Work instruction A
Using the forum post about lining with mylar, turn the paragraph that begins "A suggestion that will make your mylar last longer" into a short bulleted list that keeps its main points.
Work instruction B
Resume the forum post about lining with mylar, picking up after its final sentence.

Text passage
*** Block opens ***

NatzTurnazHeadzBustaz,

In your p[icture it looks like you lined the bottom and at least the left side with mylar.  I'd suggest lining the front, back, and both sides with mylar and maybe the top too.  I don't think the mylar will be very servicable on the floor
because of moving the pots around on it.

A suggestion that will make your mylar last longer on all surfaces is to glue it down to the surface rather than stapling it.  I haven't tried yet to see what kind of glue will stick to it but I use a lot of permatex High Tack from an auto supply store.  It is expensive but it sticks to most surfaces and lets you move the material being glued down around a little before it sets.  Before I tried gluing it with anything I'd seal the wood so it doesn't soak up the gulue so badly.  A water base latex works well for that or a shellac.

*** Block closes ***

Recorded data
*** Block opens ***

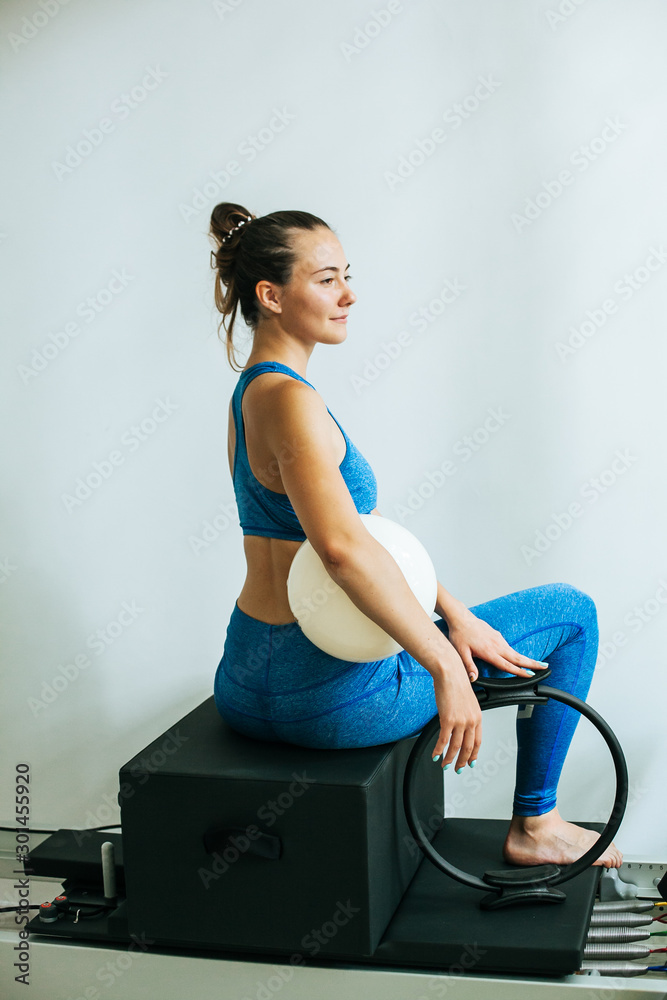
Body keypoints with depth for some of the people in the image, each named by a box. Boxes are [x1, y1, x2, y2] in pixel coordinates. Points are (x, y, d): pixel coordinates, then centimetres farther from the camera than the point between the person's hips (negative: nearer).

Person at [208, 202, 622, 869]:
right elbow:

*** Block closes ***

Response A
- Glue the mylar down instead of stapling it so it lasts longer on every surface.
- The writer hasn't yet tested which glue will stick to mylar.
- The writer uses a lot of Permatex High Tack from an auto supply store.
- It's expensive, but it sticks to most surfaces and lets you shift the glued material a little before it sets.
- Before gluing anything, seal the wood so it doesn't soak up so much glue.
- A water-based latex or a shellac works well for sealing.

Response B
Another suggestion, if you are concerned about improving the light/air tightness of the box, and I don't think you need ot worry about it, go to a hardware type store and get a roll of stick on flat foam weather stripping and apply it around the outer edge of the inside face of the door so that when you close it the foam is compressed between the door face and the lip on the inner wall.  You could also caulk the seals with any good solid colored caulking.  I use a lot of "PL ULTIMATE HYBRID SEALANT + ADHESIVE" in my various projects because it can be applied to damp surfaces, is not clear or translucent (light doesn't go through it easily), is UV resistant, low odor, realtively quick setting and does NOT have any warnings about not using in  a submerged location, like the inside of a fish tank or water/nutrient solution reveruoir.  I've boght it at both Lowe's and Home Depot.

You've got a hell of a good grow box going there.  Congratualtions!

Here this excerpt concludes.